Рабочіе смотрѣли на Могутова. Онъ почувствовалъ неловкость отъ ихъ взглядовъ и, сдвинувъ брови, сказалъ:- Я хочу самъ поработать съ вами. Вотъ если заработаю на вашей работѣ за восемь дней рублей пять, — рубль на водку.
— Тяжела наша работа, баринъ, — ой, тяжела!.. Особливо въ первой, — сказалъ бородатый.
— А ты для-че, баринъ, хлѣбъ у насъ отбивать захотѣлъ? — сказалъ Дмитрій, съ добродушной улыбкою смотря на Могутова.
— У меня, братцы, исторія вышла. Пріѣхалъ я въ городъ деньги получить, да говорятъ, подожди до десятаго. Нужно ждать. Пріѣхалъ я изъ-за Колпина; двадцать пять верстъ будетъ отсюда. Денегъ у меня нѣтъ, вернуться не съ чѣмъ. Хочу попытаться найти работу на эти девять дней. Барскую работу скоро не найдешь, да и хочется мнѣ вашу, крестьянскую, работу отвѣдать. Былъ я для этого на Никольскомъ рынкѣ, да поздно уже пришелъ туда. Сюда пришелъ по пути къ одному пріятелю. Пріятель вечеромъ будетъ дома, такъ я промѣнялъ пустой кошелекъ на хлѣбъ, сѣлъ вонъ тамъ подъ деревомъ, да и началъ ѣсть. За ѣдой увидѣлъ васъ, смотрѣлъ на вашу работу. Теперь посмотрѣлъ вблизи и сильно желаю поработать съ вами, если не побрезгуете, — сказалъ спокойно Могутовъ, просто, не поддѣлываясь подъ народную рѣчь.
— А што, ребята, не пора полдничать? — сказалъ Птаха.
— Для-че не пора?… Пора, — сказали нѣсколько рабочихъ.
— Я за свѣженькой сбѣгаю, — сказалъ Дмитрій, взявъ ведро, и пошелъ къ рѣкѣ.
Бородатый досталъ изъ-за камней мѣшокъ, вынулъ изъ него хлѣбъ и бумажку съ солью, разостлалъ мѣшокъ на камень, положилъ на него соль и хлѣбъ, разрѣзавъ его на куски. Рабочіе сѣли вокругъ камня, брали куски хлѣба и начали ѣсть.

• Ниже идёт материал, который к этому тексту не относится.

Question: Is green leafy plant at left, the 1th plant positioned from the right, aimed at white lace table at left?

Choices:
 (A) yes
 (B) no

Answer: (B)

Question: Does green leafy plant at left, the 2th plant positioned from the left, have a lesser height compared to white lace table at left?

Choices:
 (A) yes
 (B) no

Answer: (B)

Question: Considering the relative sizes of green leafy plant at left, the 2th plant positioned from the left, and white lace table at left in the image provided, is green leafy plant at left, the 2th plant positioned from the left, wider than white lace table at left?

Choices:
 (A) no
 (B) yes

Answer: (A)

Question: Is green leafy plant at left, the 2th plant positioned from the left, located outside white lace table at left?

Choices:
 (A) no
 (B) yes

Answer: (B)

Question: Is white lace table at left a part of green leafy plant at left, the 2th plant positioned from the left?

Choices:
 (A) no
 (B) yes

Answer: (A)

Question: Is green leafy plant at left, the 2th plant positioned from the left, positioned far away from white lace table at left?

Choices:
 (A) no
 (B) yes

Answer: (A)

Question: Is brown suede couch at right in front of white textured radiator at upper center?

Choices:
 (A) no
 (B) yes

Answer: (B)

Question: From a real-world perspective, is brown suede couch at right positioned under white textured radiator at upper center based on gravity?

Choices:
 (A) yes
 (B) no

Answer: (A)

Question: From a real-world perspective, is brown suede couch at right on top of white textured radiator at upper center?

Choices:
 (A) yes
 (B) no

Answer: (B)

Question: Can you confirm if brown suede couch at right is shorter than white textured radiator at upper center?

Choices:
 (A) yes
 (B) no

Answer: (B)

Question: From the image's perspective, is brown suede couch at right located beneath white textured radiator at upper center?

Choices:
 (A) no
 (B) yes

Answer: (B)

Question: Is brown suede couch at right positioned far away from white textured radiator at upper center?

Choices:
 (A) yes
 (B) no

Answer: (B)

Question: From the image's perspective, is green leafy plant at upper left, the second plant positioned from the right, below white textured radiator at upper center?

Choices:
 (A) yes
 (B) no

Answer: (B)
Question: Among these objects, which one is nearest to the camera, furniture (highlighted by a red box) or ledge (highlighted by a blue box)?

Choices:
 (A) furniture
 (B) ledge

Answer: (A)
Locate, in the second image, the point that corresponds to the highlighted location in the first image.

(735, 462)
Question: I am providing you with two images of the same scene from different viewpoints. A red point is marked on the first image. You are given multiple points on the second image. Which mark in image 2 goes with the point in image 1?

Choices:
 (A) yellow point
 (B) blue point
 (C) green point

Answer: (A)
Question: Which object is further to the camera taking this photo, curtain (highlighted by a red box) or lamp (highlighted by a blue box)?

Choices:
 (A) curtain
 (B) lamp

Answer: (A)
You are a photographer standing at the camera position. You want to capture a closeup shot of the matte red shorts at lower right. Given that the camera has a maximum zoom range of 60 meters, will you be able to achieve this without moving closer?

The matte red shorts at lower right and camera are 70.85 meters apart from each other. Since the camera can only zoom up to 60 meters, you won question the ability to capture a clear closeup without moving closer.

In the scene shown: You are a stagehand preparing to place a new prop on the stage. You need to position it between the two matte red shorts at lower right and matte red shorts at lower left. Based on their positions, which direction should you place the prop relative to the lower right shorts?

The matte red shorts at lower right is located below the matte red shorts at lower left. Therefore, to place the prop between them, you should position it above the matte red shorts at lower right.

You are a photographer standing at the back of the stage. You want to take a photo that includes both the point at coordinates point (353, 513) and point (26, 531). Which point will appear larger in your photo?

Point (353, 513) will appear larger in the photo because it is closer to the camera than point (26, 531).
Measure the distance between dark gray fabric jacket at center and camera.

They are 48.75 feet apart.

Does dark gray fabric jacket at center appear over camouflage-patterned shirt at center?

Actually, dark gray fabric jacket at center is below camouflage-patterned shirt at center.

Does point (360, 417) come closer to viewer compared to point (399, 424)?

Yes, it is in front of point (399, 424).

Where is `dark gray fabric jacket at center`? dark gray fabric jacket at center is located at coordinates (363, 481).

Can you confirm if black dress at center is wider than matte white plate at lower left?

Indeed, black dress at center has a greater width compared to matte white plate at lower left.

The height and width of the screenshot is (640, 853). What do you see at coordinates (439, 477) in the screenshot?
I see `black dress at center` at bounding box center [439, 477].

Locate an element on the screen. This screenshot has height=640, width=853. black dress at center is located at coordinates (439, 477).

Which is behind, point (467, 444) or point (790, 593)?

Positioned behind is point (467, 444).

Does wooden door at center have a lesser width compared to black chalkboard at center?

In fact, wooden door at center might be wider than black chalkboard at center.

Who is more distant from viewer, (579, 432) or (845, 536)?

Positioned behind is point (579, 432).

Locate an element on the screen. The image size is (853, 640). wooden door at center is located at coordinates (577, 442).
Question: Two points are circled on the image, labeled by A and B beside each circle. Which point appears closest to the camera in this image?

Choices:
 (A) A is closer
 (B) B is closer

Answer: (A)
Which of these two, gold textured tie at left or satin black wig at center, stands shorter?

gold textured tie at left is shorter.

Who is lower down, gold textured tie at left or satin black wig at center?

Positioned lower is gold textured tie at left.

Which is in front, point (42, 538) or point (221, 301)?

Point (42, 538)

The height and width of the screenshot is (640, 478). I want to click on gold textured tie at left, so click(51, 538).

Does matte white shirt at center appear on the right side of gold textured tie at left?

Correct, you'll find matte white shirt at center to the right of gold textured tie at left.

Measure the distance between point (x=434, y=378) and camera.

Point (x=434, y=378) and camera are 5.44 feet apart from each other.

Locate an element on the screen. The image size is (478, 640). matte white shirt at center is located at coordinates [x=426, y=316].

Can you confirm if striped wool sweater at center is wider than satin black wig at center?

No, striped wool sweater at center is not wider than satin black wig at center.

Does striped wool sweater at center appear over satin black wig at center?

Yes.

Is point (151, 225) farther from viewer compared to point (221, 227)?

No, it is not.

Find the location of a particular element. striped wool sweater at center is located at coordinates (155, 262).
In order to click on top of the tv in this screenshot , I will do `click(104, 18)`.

Могутовъ присматривался къ ихъ ѣдѣ. Одни макали куски въ соль, другіе посыпали солью хлѣбъ, а третьи брали соль въ руку и, во время самой ѣды, забрасывали ее въ ротъ. Всѣ ѣли медленно, запивали часто водой, передавая ведро изъ рукъ въ руки, и внимательно и тщательно подбирали крошки хлѣба съ колѣнъ и клали ихъ въ ротъ.
— А ты съ нами, баринъ, хлѣбца не поѣшь? — сказалъ бородатый.
— Спасибо. Ѣсть не хочу, а воды дайте напиться. — Онъ не сказалъ рабочимъ «хлѣбъ да соль», боясь, чтобъ они не подумали, что онъ напрашивается на ѣду.